The spot Huckabee chose to reveal his 2016 plans was meant to send another message — that he is uniquely qualified to take on the Clinton political machine. Former Secretary of State Hillary Clinton, the presumptive Democratic presidential nominee, got her start in politics as the wife of Bill Clinton, the other famous politician to hail from Hope, Ark. Bill Clinton served as governor before going on to be elected president in 1992.
Huckabee, a Baptist preacher, is a charismatic orator with a proven ability to connect with evangelical and lunchpail conservatives. These voters don’t trust Washington — or necessarily identify with the GOP’s lately dominant strain of free market reformers who favor overhauling entitlement programs for younger workers and reducing the government’s role in regulating the economy and trade with other nations.
This time around, Huckabee is more prepared for a presidential campaign. The experience of having run before is valuable, and he has exponentially raised his name identification and fundraising heading into 2016 through fame earned from his popular television and radio programs. But the competition for the Republican nomination is greater than in 2008, when Huckabee failed to capitalize on his Iowa victory and ultimately lost out to Sen. John McCain, R-Ariz.
Huckabee must compete for voters with several candidates who have captured the imagination of various key GOP blocs. Former Florida Gov. Jeb Bush is an establishment money favorite; Sen. Ted Cruz of Texas is a rising Tea Party star; Sen. Rand Paul of Kentucky attracts younger voters; neurosurgeon Ben Carson has become a repository for voters who don’t like career politicians; and Sen. Marco Rubio of Florida and Wisconsin Gov. Scott Walker have both shown an ability to draw support from multiple factions.

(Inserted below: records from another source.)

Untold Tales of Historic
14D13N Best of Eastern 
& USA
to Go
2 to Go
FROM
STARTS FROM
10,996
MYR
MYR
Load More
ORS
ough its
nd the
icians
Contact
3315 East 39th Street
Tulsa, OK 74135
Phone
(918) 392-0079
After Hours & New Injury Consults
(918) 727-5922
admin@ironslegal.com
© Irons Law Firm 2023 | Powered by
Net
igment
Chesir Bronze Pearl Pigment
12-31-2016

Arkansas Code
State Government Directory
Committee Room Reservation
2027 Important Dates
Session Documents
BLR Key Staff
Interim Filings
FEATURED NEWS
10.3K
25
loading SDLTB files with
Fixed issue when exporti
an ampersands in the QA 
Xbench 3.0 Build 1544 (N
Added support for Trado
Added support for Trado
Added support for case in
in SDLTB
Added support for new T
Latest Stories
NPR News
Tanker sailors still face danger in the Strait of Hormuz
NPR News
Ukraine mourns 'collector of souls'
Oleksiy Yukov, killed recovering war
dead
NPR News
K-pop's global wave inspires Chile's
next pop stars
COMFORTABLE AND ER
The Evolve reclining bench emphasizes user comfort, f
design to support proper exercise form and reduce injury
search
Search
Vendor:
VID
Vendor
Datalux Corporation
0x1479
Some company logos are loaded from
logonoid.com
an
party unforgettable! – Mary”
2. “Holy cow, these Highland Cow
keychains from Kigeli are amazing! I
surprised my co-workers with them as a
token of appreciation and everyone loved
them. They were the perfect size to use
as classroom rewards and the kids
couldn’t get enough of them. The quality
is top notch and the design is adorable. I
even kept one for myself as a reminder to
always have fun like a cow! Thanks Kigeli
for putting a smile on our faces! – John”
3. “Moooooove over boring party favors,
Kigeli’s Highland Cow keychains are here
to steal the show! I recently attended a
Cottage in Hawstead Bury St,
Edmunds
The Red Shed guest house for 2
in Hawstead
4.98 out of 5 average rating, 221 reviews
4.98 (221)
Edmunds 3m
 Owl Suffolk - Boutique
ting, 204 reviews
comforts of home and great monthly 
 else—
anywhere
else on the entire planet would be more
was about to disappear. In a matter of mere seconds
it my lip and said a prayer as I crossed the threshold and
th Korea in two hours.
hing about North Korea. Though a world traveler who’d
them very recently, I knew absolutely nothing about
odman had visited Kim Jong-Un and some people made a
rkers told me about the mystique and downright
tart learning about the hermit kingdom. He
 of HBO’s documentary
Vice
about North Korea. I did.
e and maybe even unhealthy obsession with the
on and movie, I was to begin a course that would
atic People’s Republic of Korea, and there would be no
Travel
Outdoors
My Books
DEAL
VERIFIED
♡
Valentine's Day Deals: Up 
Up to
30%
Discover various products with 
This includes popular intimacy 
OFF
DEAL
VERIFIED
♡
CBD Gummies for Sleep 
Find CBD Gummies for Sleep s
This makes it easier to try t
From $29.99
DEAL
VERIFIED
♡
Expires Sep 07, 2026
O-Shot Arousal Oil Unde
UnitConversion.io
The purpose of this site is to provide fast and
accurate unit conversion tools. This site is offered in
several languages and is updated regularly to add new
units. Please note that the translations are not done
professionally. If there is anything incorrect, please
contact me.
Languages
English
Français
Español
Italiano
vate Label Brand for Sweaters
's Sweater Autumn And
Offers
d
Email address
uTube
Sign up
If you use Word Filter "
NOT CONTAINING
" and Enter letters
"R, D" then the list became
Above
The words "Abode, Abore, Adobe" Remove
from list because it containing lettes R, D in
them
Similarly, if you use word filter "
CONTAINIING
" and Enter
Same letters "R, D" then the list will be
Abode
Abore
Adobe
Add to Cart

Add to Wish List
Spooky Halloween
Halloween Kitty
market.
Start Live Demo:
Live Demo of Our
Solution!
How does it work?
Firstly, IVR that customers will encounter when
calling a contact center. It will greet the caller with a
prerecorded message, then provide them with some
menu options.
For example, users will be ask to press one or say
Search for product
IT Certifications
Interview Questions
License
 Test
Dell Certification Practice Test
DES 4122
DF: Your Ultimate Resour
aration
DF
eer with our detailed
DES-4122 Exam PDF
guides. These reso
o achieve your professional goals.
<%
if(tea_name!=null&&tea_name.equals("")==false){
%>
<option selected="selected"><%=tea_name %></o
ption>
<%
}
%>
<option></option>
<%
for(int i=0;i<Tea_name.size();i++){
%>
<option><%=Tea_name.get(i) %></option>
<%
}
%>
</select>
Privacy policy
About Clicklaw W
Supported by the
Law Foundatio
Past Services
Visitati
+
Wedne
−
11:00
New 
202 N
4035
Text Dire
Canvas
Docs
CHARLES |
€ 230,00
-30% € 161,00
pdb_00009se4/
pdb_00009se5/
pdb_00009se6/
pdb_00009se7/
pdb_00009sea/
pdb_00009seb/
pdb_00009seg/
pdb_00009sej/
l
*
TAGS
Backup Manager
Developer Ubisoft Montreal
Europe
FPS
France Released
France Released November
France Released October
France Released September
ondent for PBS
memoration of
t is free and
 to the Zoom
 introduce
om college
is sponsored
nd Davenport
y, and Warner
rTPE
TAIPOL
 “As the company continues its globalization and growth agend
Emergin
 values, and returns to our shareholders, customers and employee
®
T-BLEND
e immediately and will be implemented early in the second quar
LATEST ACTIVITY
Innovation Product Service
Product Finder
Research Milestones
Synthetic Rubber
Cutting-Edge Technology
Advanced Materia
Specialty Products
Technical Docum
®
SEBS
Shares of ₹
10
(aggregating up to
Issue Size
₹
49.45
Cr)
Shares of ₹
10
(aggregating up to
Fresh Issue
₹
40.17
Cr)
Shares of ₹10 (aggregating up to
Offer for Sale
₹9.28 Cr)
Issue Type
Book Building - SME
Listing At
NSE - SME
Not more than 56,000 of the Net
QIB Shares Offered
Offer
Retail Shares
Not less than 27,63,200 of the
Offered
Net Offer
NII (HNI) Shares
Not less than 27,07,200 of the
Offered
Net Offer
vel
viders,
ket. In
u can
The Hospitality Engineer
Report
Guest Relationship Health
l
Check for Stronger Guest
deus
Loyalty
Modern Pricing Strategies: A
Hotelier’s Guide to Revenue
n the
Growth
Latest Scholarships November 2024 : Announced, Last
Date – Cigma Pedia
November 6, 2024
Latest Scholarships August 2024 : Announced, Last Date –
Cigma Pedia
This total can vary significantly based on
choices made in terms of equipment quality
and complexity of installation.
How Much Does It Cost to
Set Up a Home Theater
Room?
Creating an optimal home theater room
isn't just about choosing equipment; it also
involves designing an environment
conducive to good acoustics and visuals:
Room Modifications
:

Huckabee is trying to use the low expectations to his advantage.
“I’m going to let you in on a little secret: I never have been and I’m not going to be the favored candidate of those in the Washington to Wall Street corridor of power. I’ll be funded and fueled, not by the billionaires, but by working people across America,” he said.
On one issue in particular, foreign policy, Huckabee converged with most in his party in calling for a tougher line on Iran. The governor decried Obama’s approach to international affairs and said under his presidency, Tehran would get a nuclear weapon when “hell freezes over.”
Huckabee was scheduled to spend the remainder of the week campaigning in Iowa and South Carolina.
Disclosure: The author’s wife works as an adviser to Scott Walker.
This article has been updated throughout the day.